PRCA chief executive Francis Ingham and chair of CIPR North West Erin Portsmouth have described moves by Liverpool City Council to prevent press officers from speaking to its two biggest newspapers as ‘utterly absurd’ and ‘of real concern’, respectively.
Liverpool City Council has banned all staff, including press officers, from speaking with the Liverpool Echo and the Liverpool Daily Post following the newspapers publishing leaked legal advice to the council from Cherie Blair relating to the appointment of David McElhinney as acting chief executive in July 2010.
The directive reportedly came from chief executive Ged Fitzgerald and Labour council leader Joe Anderson, who has allegedly banned his Labour councillors from speaking to the newspapers as well.
The council is complaining that the articles in the newspapers say the council went against advice provided by the QC to put McElhinney on gardening leave, but later advice received – without this recommendation - was fully complied with. The council stated stories designed to “bring down the reputation of the city and the council are not accepted and need to be challenged”.
The editors of the Echo and Daily Post have said: “Had he told us about it in his initial statement it would have been in our story.
“Indeed, we still await and would welcome evidence that this second document exists, given that nobody from the council has been in a position to confirm it to us.”
Francis Ingham, PRCA chief executive, told The Drum: “Banning press officers from speaking with the press is an act of pique which the Council leadership will regret and inevitably reverse. Having press officers who can't speak with the press is like having teachers who are banned from teaching -utterly absurd
“Having been a Councillor myself, I can easily imagine the member discussion which resulted in this nonsense. They'll think they're 'punishing' the media, and that the press need them more than they need the press. That's clearly a terrible mistake
“Were I running the Comms team, I’d implement the directive to the letter -and wait for the inevitable whinge about why the council isn't getting its message across. They won't have to wait long.”
Erin Portsmouth, chair of CIPR North West, said: “If this report is true, then it is of real concern.

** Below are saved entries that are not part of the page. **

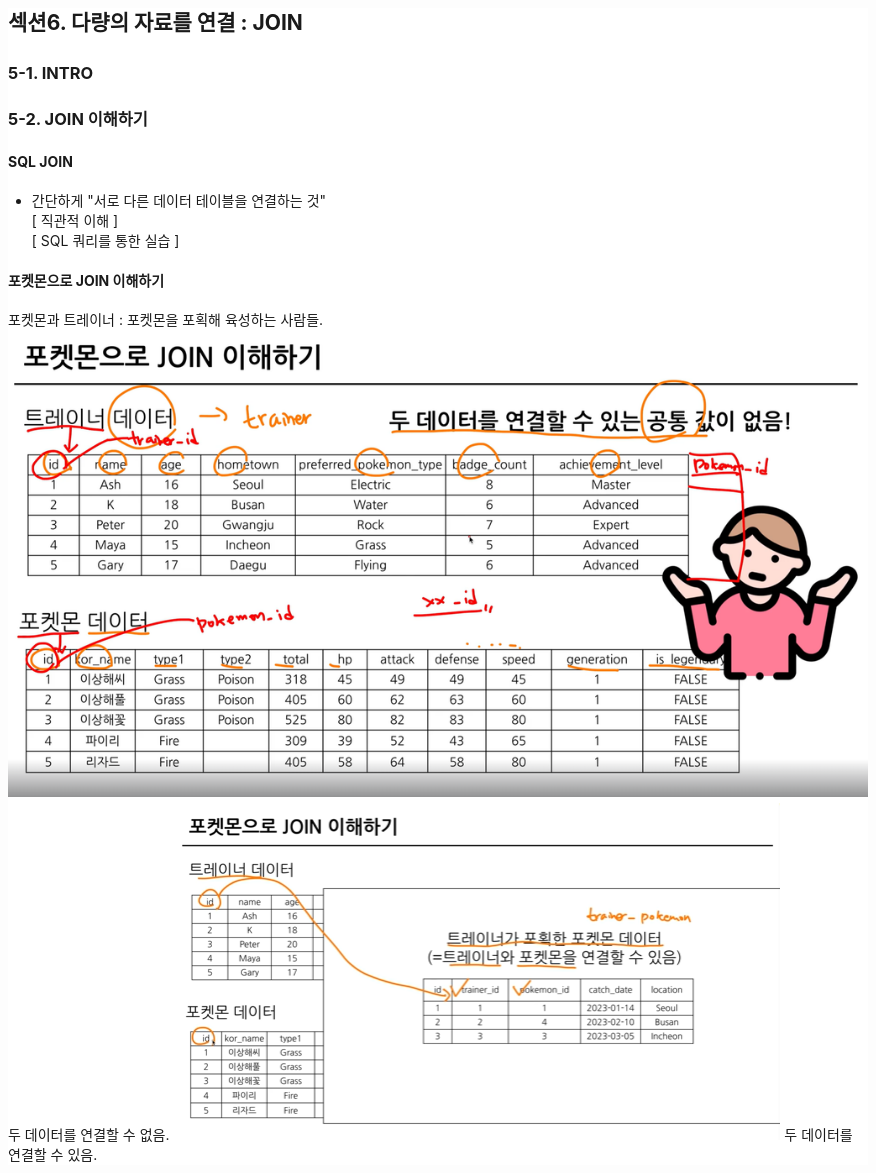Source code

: ## 섹션6. 다량의 자료를 연결 : JOIN

### 5-1. INTRO
### 5-2. JOIN 이해하기
#### SQL JOIN
- 간단하게 "서로 다른 데이터 테이블을 연결하는 것"\
[ 직관적 이해 ]\
[ SQL 쿼리를 통한 실습 ]

#### 포켓몬으로 JOIN 이해하기
포켓몬과 트레이너 : 포켓몬을 포획해 육성하는 사람들.
![alt text](../img/6주체/4.png)
두 데이터를 연결할 수 없음.
![alt text](../img/6주체/5.png)
두 데이터를 연결할 수 있음.
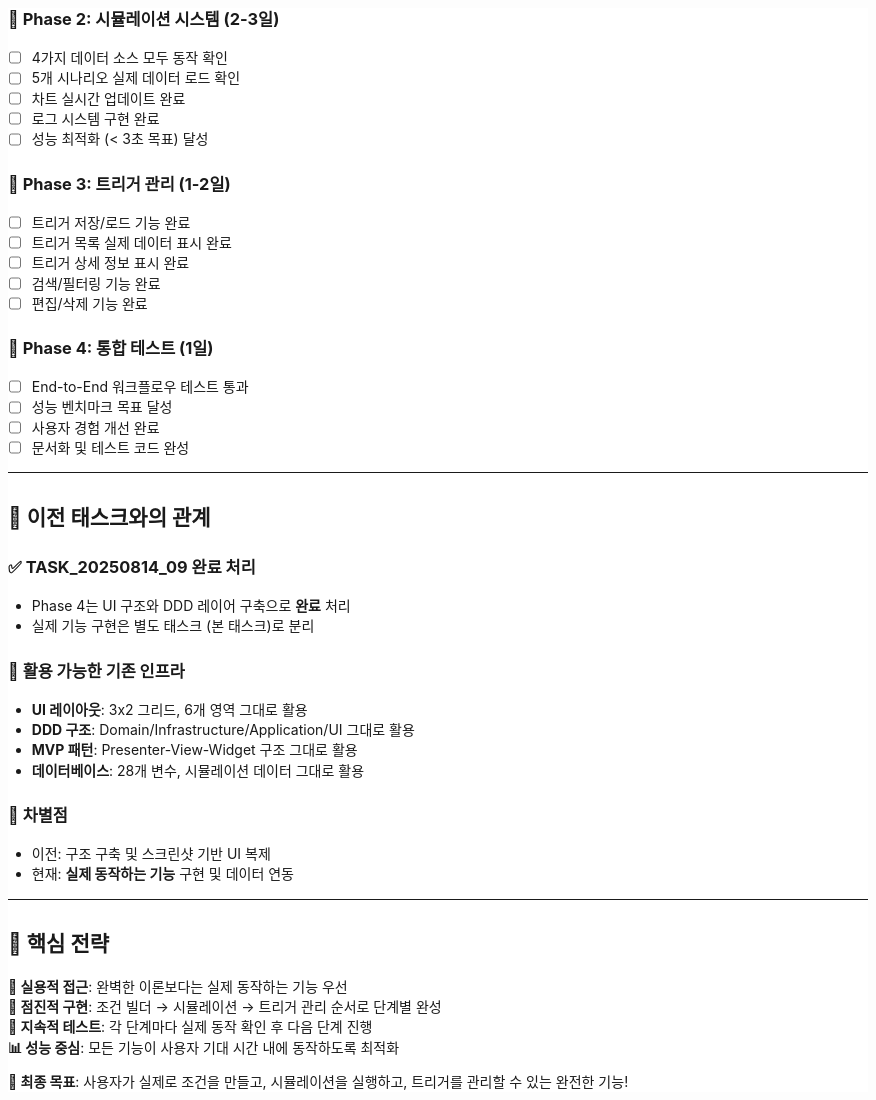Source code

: ### 🎯 **Phase 2: 시뮬레이션 시스템 (2-3일)**  
- [ ] 4가지 데이터 소스 모두 동작 확인
- [ ] 5개 시나리오 실제 데이터 로드 확인
- [ ] 차트 실시간 업데이트 완료
- [ ] 로그 시스템 구현 완료
- [ ] 성능 최적화 (< 3초 목표) 달성

### 🎯 **Phase 3: 트리거 관리 (1-2일)**
- [ ] 트리거 저장/로드 기능 완료
- [ ] 트리거 목록 실제 데이터 표시 완료
- [ ] 트리거 상세 정보 표시 완료
- [ ] 검색/필터링 기능 완료
- [ ] 편집/삭제 기능 완료

### 🎯 **Phase 4: 통합 테스트 (1일)**
- [ ] End-to-End 워크플로우 테스트 통과
- [ ] 성능 벤치마크 목표 달성
- [ ] 사용자 경험 개선 완료
- [ ] 문서화 및 테스트 코드 완성

---

## 🔄 **이전 태스크와의 관계**

### ✅ **TASK_20250814_09 완료 처리**
- Phase 4는 UI 구조와 DDD 레이어 구축으로 **완료** 처리
- 실제 기능 구현은 별도 태스크 (본 태스크)로 분리

### 🔗 **활용 가능한 기존 인프라**
- **UI 레이아웃**: 3x2 그리드, 6개 영역 그대로 활용
- **DDD 구조**: Domain/Infrastructure/Application/UI 그대로 활용
- **MVP 패턴**: Presenter-View-Widget 구조 그대로 활용
- **데이터베이스**: 28개 변수, 시뮬레이션 데이터 그대로 활용

### 🎯 **차별점**
- 이전: 구조 구축 및 스크린샷 기반 UI 복제
- 현재: **실제 동작하는 기능** 구현 및 데이터 연동

---

## 📌 **핵심 전략**

**🎯 실용적 접근**: 완벽한 이론보다는 실제 동작하는 기능 우선  
**🔧 점진적 구현**: 조건 빌더 → 시뮬레이션 → 트리거 관리 순서로 단계별 완성  
**🧪 지속적 테스트**: 각 단계마다 실제 동작 확인 후 다음 단계 진행  
**📊 성능 중심**: 모든 기능이 사용자 기대 시간 내에 동작하도록 최적화  

**🎉 최종 목표**: 사용자가 실제로 조건을 만들고, 시뮬레이션을 실행하고, 트리거를 관리할 수 있는 완전한 기능!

“The CIPR supports the right of journalists to run stories about public appointments and how public money is being spent, as long as this is being done in a fair, balanced and professional way.
“It’s a very difficult issue for the press officers dealing with this situation on the frontline, as this is damaging to the relationships they may have built up with the journalists working for those newspapers.
“Ideally they need to try and fight for the authority to continue providing a professional media service. It’s important that they and their official spokespeople maintain dialogue with the media at all times to ensure that the story is conveyed accurately.
“Otherwise an already difficult situation could be made even worse.”